Read through the listing, and wherever a line holds the word "knee", return it.

Data START

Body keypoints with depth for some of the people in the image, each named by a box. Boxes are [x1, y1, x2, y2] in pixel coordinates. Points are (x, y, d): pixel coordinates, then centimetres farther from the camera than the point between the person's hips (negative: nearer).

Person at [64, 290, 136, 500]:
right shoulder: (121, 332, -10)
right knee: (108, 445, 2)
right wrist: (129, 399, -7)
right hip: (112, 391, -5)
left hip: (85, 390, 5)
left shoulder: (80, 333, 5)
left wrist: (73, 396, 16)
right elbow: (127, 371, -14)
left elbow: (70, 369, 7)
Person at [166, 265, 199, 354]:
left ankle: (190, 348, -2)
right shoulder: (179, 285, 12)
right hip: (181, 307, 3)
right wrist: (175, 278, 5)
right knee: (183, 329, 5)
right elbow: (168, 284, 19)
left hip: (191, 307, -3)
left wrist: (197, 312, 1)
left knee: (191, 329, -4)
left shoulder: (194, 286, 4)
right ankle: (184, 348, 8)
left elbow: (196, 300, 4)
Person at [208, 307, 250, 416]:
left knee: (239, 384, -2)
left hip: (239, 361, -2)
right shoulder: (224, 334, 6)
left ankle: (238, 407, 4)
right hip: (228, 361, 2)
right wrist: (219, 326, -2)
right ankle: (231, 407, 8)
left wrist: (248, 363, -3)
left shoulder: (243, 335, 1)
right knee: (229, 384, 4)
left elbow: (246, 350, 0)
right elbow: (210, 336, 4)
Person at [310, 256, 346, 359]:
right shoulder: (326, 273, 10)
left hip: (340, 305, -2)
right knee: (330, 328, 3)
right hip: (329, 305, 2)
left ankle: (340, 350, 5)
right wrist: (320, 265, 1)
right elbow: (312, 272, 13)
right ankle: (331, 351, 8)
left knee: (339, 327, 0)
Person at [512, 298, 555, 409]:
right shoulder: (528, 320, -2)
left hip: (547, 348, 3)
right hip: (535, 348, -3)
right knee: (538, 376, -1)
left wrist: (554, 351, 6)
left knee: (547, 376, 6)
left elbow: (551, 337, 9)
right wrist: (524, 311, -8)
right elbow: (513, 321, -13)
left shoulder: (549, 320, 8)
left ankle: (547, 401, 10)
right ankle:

Data END

** Exercise output **
right knee: (108, 445, 2)
right knee: (183, 329, 5)
left knee: (191, 329, -4)
left knee: (239, 384, -2)
right knee: (229, 384, 4)
right knee: (330, 328, 3)
left knee: (339, 327, 0)
right knee: (538, 376, -1)
left knee: (547, 376, 6)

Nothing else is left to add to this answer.